Tony Many of the techniques there can go hand in hand with Actors (futures, for example). As far as non-Actor approaches, my favorite is probably join calculus as seen in languages like JoCaml.

MenTaLguY has long been involved in concurrency in Ruby. I see that you’re using his Case gem in Revactor. What other influence has he had on Revactor?

Tony MenTaLguY has been very helpful in smoothing out the API design and will hopefully be making Revactor thread safe in the near future. He’s pointed out solutions to problems which, in retrospect, were pretty obvious but I just didn’t see at the time. We’re trying to put together something of a standard Actor API and protocol such that a program written using Actors in Ruby isn’t tied to a particular implementation and can run on Omnibus, Rubinius, or Revactor. We’ll also hopefully be putting out a cross-compatible gem which bundles up a lot of the standard Actor functionality so there aren’t 3 different implementations of the same thing floating around.

You’ve got a great introduction to Actors up at your Philosophy page, but it’s a little light on code. Could you give us an example of Revactor at work?

Tony There’s a number of code examples available on http://doc.revactor.org which go a bit more in depth as to how Actors send and receive messages, but here’s an example of an echo server:


# An example echo server, written using Revactor::TCP
# This implementation creates a new actor for each
# incoming connection.

require 'revactor'

HOST = 'localhost'
PORT = 4321

# Before we can begin using actors we have to call Actor.start
# Future versions of Revactor will hopefully eliminate this
Actor.start do

# Create a new listener socket on the given host and port
  listener = Revactor::TCP.listen(HOST, PORT)
  puts "Listening on #{HOST}:#{PORT}"

  # Begin receiving connections
  loop do

    # Accept an incoming connection and start a new Actor
    # to handle it
    Actor.spawn(listener.accept) do |sock|
      puts "#{sock.remote_addr}:#{sock.remote_port} connected"

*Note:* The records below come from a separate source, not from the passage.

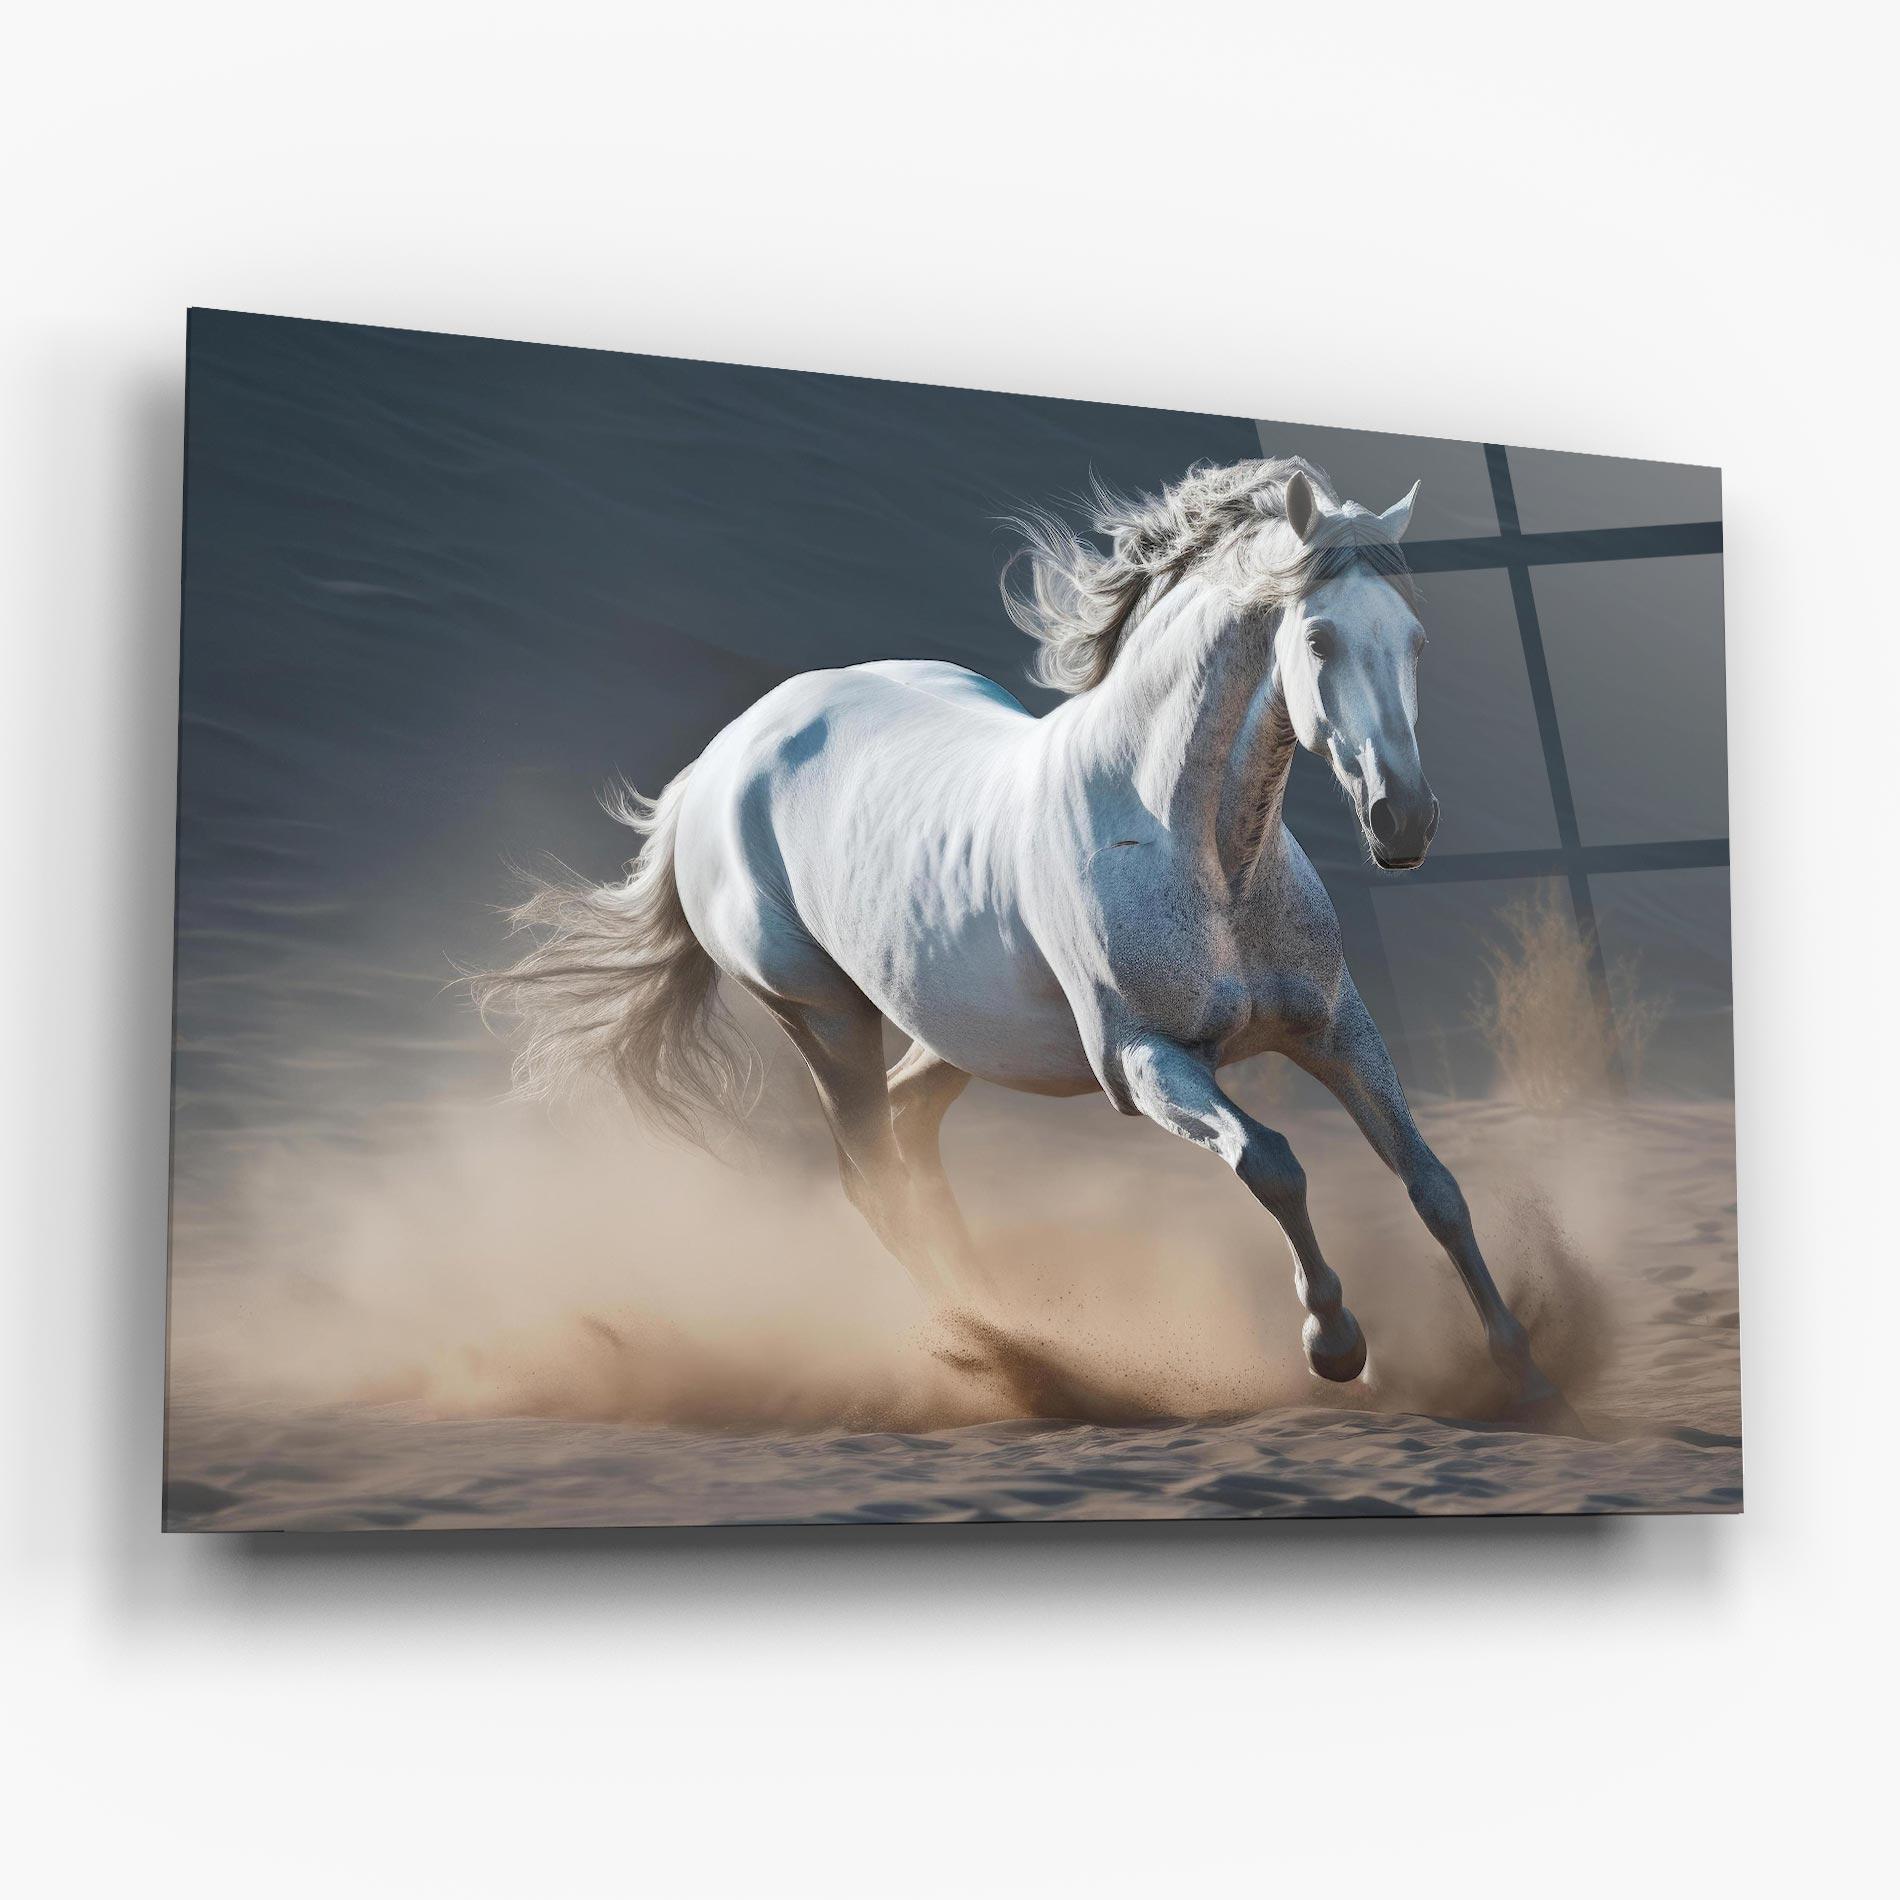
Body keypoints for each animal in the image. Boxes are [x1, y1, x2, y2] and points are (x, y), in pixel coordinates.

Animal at [473, 456, 1579, 1432]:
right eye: (1317, 639)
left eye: (1415, 640)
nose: (1403, 821)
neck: (1197, 851)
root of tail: (717, 762)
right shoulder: (1145, 1063)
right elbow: (1273, 1163)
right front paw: (1336, 1346)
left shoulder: (1336, 1028)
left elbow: (1434, 1185)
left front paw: (1524, 1371)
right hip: (822, 1018)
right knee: (872, 1179)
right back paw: (1016, 1355)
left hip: (954, 1031)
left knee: (912, 1131)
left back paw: (1013, 1320)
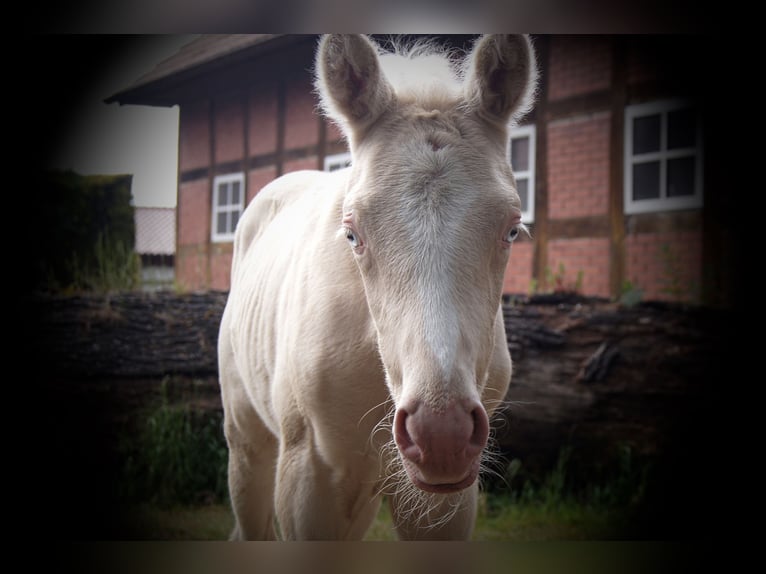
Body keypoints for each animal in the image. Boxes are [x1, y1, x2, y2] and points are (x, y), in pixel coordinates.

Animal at [219, 35, 536, 540]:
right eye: (352, 234)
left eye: (511, 229)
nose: (440, 433)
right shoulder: (309, 479)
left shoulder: (441, 504)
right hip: (249, 444)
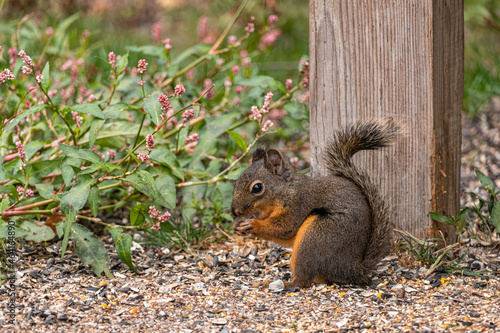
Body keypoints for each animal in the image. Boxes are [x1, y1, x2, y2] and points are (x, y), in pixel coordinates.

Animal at [229, 118, 398, 286]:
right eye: (236, 182)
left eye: (257, 187)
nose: (234, 212)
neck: (285, 191)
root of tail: (351, 270)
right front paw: (239, 225)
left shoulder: (298, 204)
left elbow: (285, 228)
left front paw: (251, 224)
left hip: (315, 236)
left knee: (303, 281)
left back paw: (279, 284)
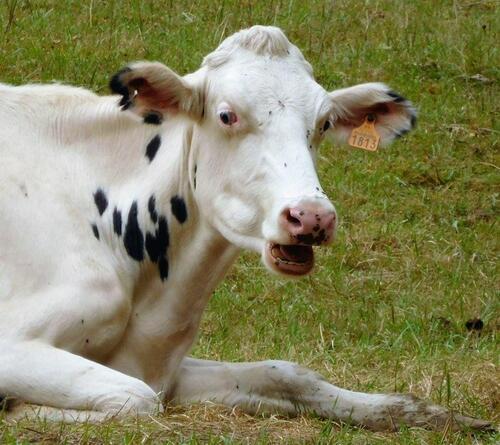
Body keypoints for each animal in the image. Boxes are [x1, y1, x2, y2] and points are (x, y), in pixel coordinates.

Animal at [0, 25, 492, 430]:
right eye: (226, 115)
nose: (311, 216)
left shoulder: (164, 368)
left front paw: (436, 414)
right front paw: (20, 409)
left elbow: (287, 373)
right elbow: (135, 398)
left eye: (323, 123)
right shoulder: (16, 345)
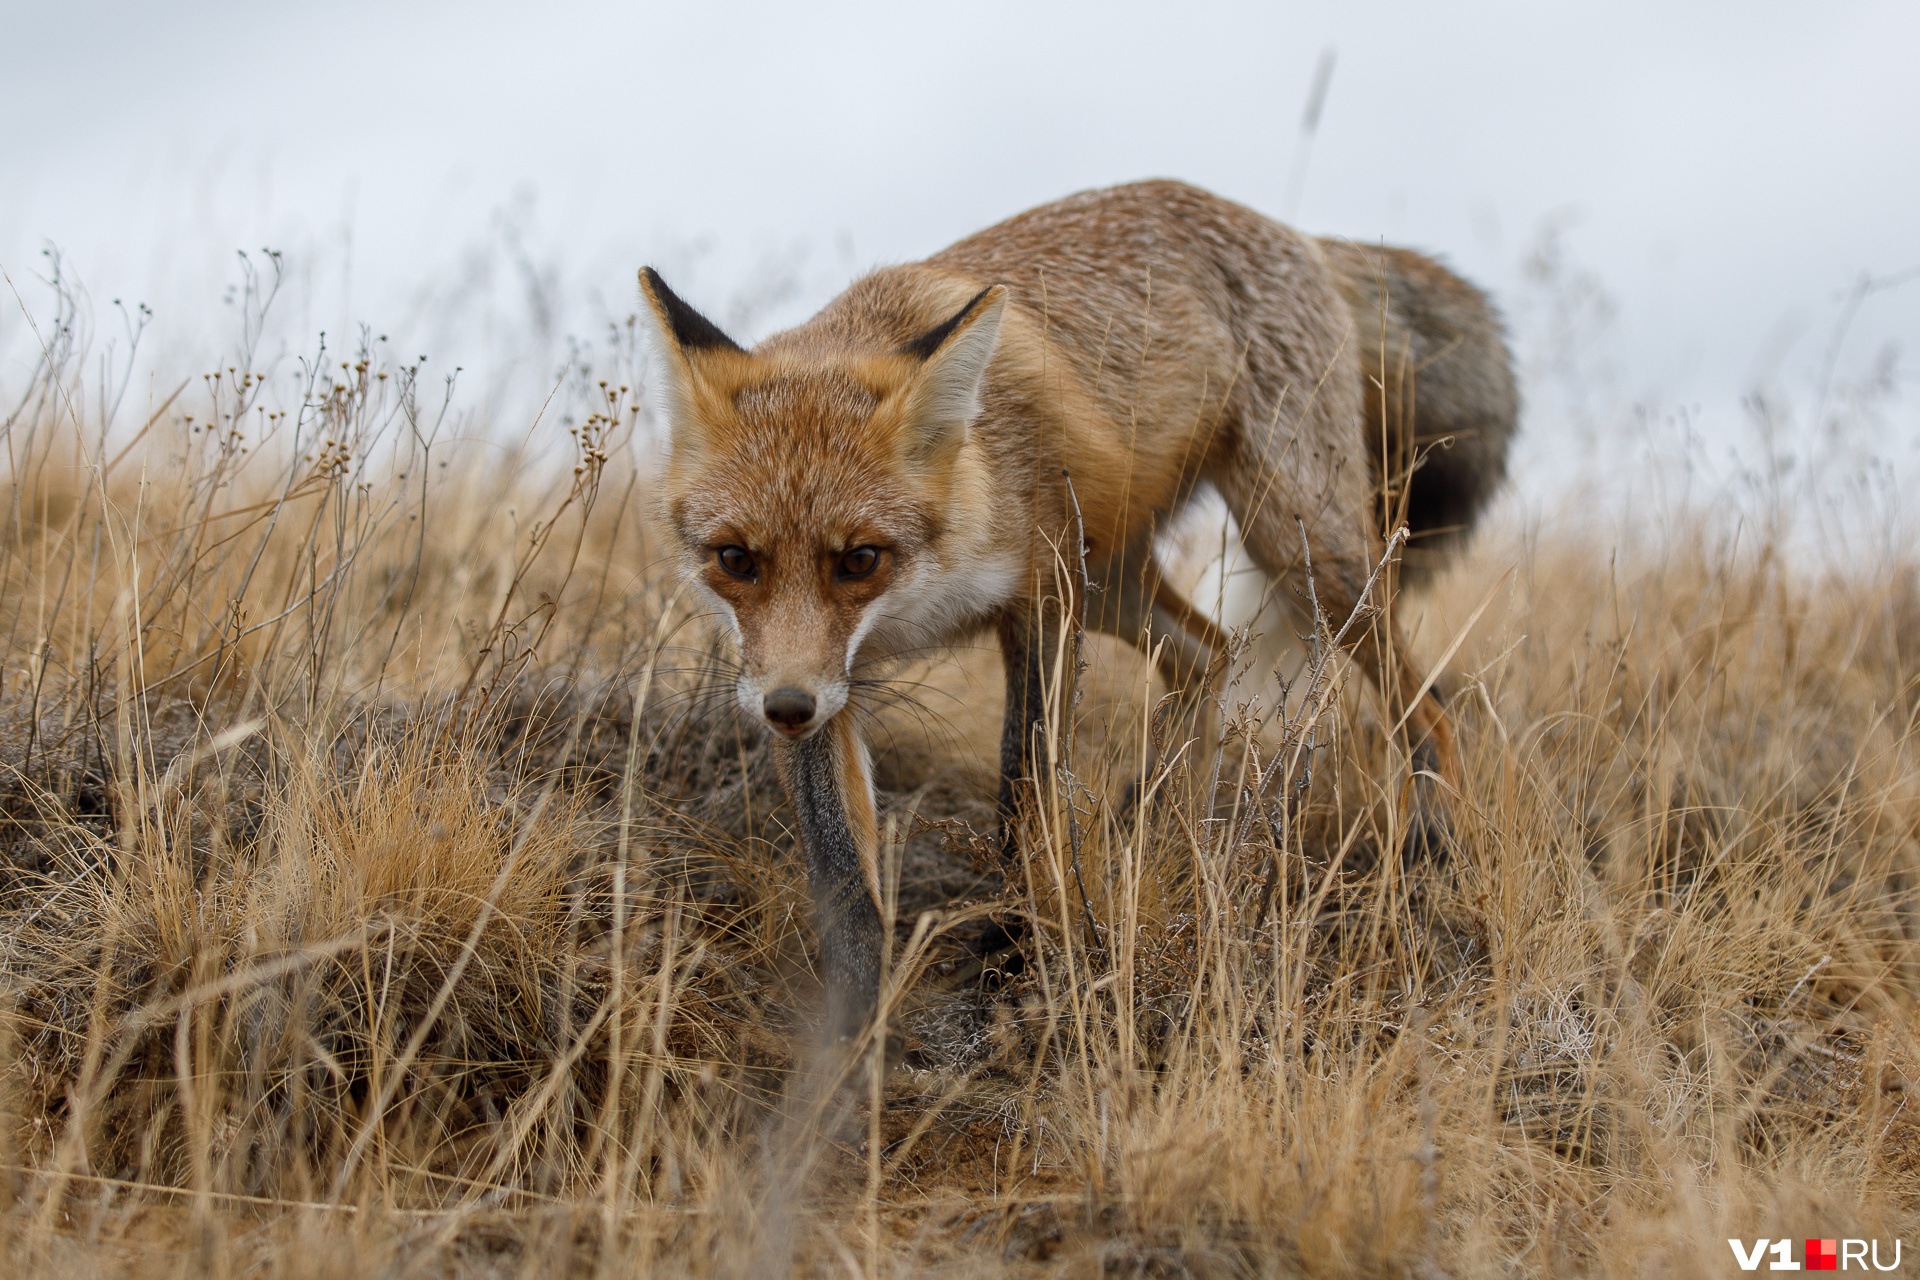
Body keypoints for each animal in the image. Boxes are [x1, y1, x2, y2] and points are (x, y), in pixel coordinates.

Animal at [641, 177, 1512, 1043]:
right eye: (735, 560)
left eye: (860, 559)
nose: (785, 710)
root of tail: (1283, 229)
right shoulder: (813, 672)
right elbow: (844, 877)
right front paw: (851, 1036)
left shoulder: (1042, 600)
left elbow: (1023, 793)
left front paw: (1018, 947)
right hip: (1119, 584)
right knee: (1210, 652)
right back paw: (1150, 816)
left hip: (1300, 551)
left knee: (1434, 701)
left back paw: (1435, 840)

      # Begin echoing received data
      loop do
        begin
          # Write everything we read
          sock.write sock.read
          
        rescue EOFError
          puts "#{sock.remote_addr}:#{sock.remote_port} disconnected" 
        end
        
        # Break (and exit the current actor) if the connection
        # is closed, just like with a normal Ruby socket
        break
      end
    end
  end
end

This doesn’t demonstrate inter-Actor messaging (although it’s doing it behind the scenes). However, what you do see is that there’s very little disconnect between using Revactor and writing a traditional threaded network server. If you’ve written programs in the past using Thread and Queue, then moving over to Revactor will be easy, and you’ll find Actor mailboxes to be a much more powerful way of processing messages.

Are there any books, blogs, or websites you’d recommend for learning more about concurrency in general or actors in particular.

Tony Programming Erlang by language creator Joe Armstrong was immensely helpful in understanding Actor-based concurrency, and many of the ideas in Revactor are drawn directly from Erlang. Some of the Erlang portal sites such as planeterlang.org also cover concurrent programming in general, particularly with Actors.